■ **Task brief**:
If a line in the records below holds the word "Informacje", copy it.

■ **Available data**:
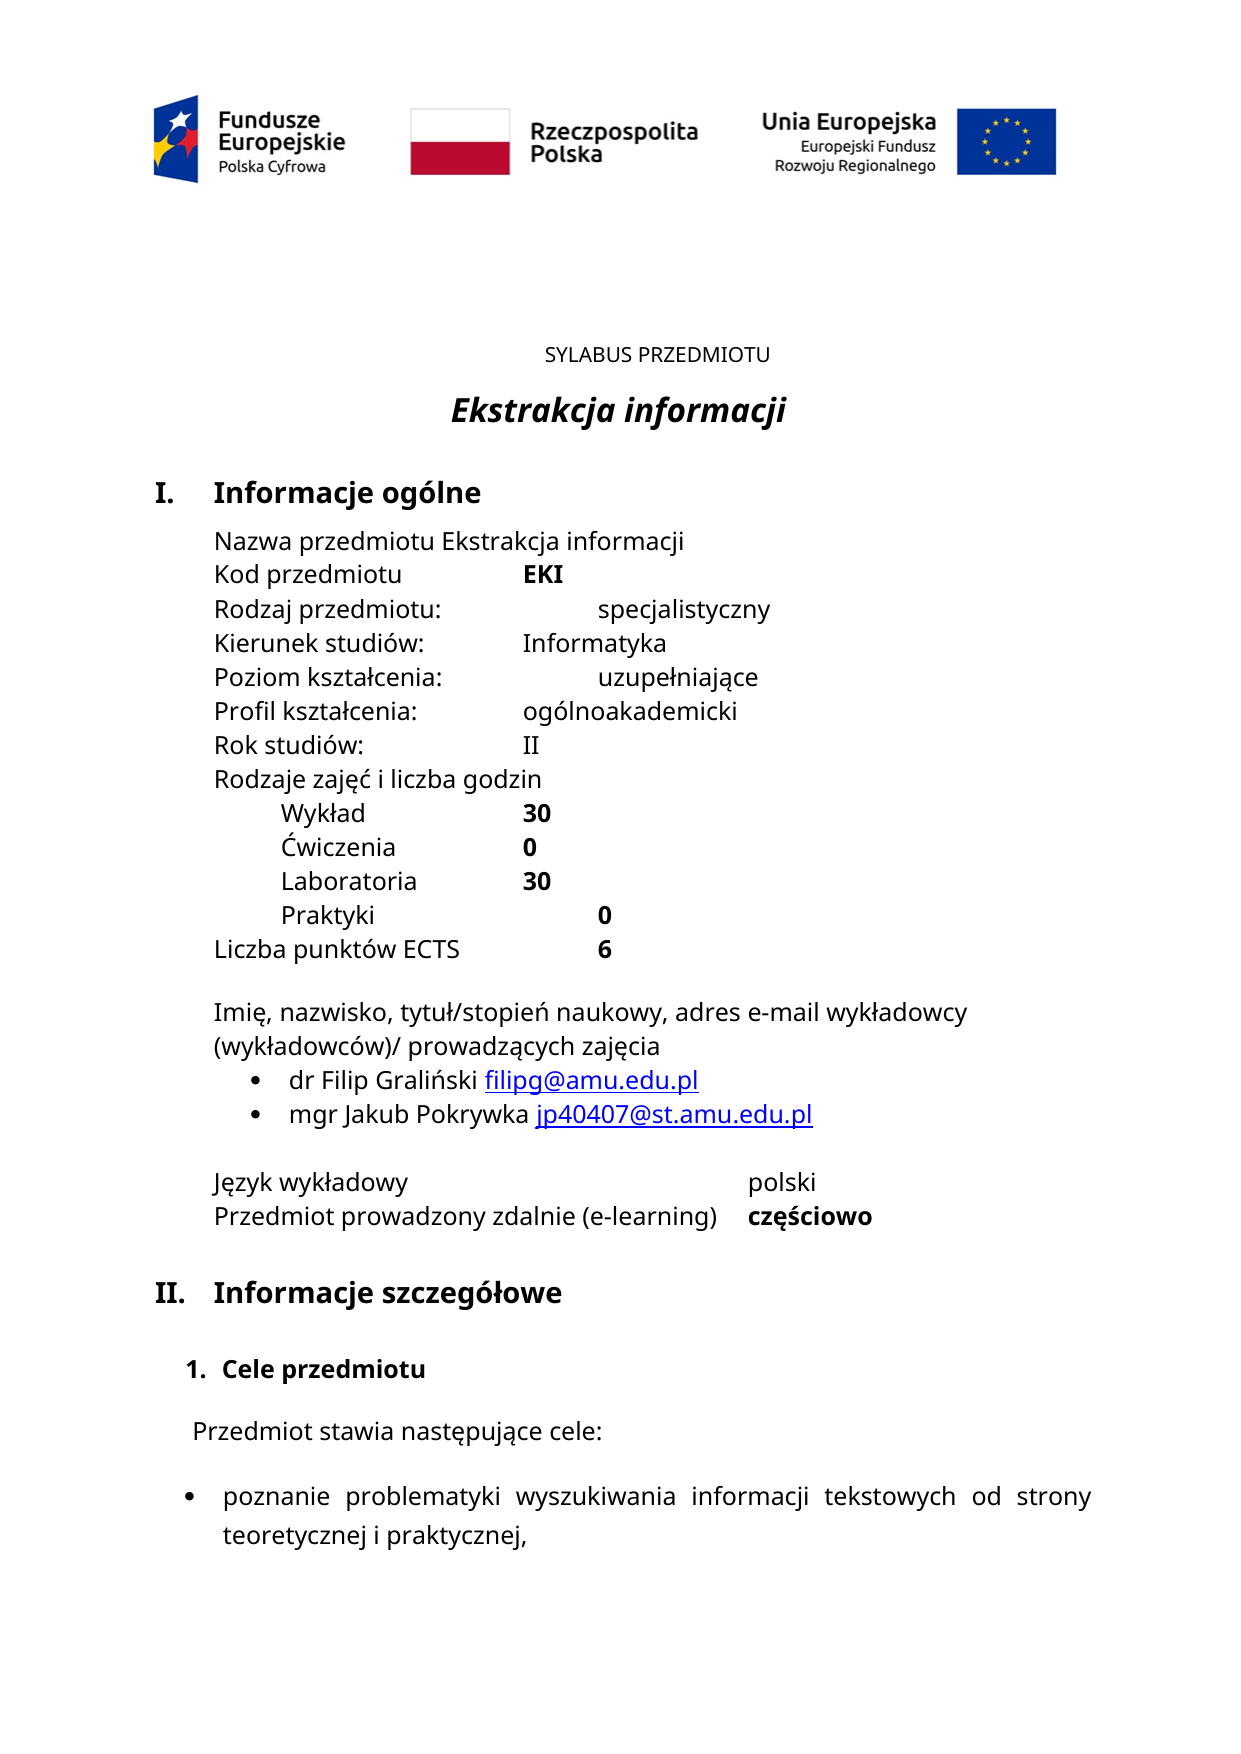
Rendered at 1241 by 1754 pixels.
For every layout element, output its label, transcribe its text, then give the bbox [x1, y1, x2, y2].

text Nazwa przedmiotu Ekstrakcja informacji [214, 523, 1092, 557]
text Przedmiot prowadzony zdalnie (e-learning) częściowo [148, 1199, 1092, 1233]
text Ekstrakcja informacji [148, 387, 1092, 432]
text Język wykładowy polski [214, 1165, 1092, 1199]
text Kierunek studiów: Informatyka [214, 625, 1092, 659]
text Profil kształcenia: ogólnoakademicki [214, 693, 1092, 727]
text Rok studiów: II [214, 727, 1092, 762]
list Cele przedmiotu [185, 1352, 1092, 1386]
list Informacje ogólne [155, 472, 1092, 512]
text Ćwiczenia 0 [281, 830, 1092, 864]
text Rodzaj przedmiotu: specjalistyczny [214, 591, 1092, 625]
text Wykład 30 [281, 796, 1092, 830]
text Rodzaje zajęć i liczba godzin [214, 762, 1092, 796]
text Imię, nazwisko, tytuł/stopień naukowy, adres e-mail wykładowcy (wykładowców)/ prowadzących zajęcia [214, 995, 1092, 1063]
picture [132, 73, 1078, 205]
list Przedmiot stawia następujące cele: [192, 1414, 1092, 1448]
list poznanie problematyki wyszukiwania informacji tekstowych od strony teoretycznej i praktycznej, [185, 1478, 1092, 1551]
text Praktyki 0 [281, 898, 1092, 932]
text Liczba punktów ECTS 6 [214, 932, 1092, 966]
list mgr Jakub Pokrywka jp40407@st.amu.edu.pl [251, 1097, 1092, 1131]
text SYLABUS PRZEDMIOTU [148, 340, 1092, 368]
text Laboratoria 30 [281, 864, 1092, 898]
list dr Filip Graliński filipg@amu.edu.pl [251, 1063, 1092, 1097]
list Informacje szczegółowe [155, 1273, 1092, 1312]
text Poziom kształcenia: uzupełniające [214, 659, 1092, 693]
text Kod przedmiotu EKI [214, 557, 1092, 591]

■ **Solution below**:
list Informacje ogólne [155, 472, 1092, 512]
list Informacje szczegółowe [155, 1273, 1092, 1312]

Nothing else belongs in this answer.